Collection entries

---------------

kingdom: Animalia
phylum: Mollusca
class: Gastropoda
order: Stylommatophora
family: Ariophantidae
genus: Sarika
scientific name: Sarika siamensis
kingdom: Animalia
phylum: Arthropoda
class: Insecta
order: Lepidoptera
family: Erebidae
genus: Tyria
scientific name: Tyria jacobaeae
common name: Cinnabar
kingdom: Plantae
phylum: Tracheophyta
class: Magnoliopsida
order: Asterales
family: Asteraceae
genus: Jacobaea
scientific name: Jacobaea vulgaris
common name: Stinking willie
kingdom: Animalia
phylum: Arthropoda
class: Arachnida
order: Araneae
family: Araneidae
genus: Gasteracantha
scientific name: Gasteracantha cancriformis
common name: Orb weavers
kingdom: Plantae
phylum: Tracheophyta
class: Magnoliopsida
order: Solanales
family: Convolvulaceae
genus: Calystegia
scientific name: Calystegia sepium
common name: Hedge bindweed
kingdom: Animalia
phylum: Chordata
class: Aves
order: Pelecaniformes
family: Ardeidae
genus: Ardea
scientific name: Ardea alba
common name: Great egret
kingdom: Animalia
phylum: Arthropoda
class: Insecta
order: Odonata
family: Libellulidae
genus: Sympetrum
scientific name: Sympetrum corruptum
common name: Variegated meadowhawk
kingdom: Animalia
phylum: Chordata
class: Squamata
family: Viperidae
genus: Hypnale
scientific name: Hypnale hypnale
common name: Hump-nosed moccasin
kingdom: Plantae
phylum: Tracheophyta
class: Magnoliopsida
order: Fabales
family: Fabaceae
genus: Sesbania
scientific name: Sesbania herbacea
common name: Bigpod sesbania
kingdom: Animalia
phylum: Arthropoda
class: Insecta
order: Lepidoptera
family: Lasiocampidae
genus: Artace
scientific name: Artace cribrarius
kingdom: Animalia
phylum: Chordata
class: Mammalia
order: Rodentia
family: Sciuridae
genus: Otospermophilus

---------------

Please show every line of the records that contains the word "genus".

genus: Sarika
genus: Tyria
genus: Jacobaea
genus: Gasteracantha
genus: Calystegia
genus: Ardea
genus: Sympetrum
genus: Hypnale
genus: Sesbania
genus: Artace
genus: Otospermophilus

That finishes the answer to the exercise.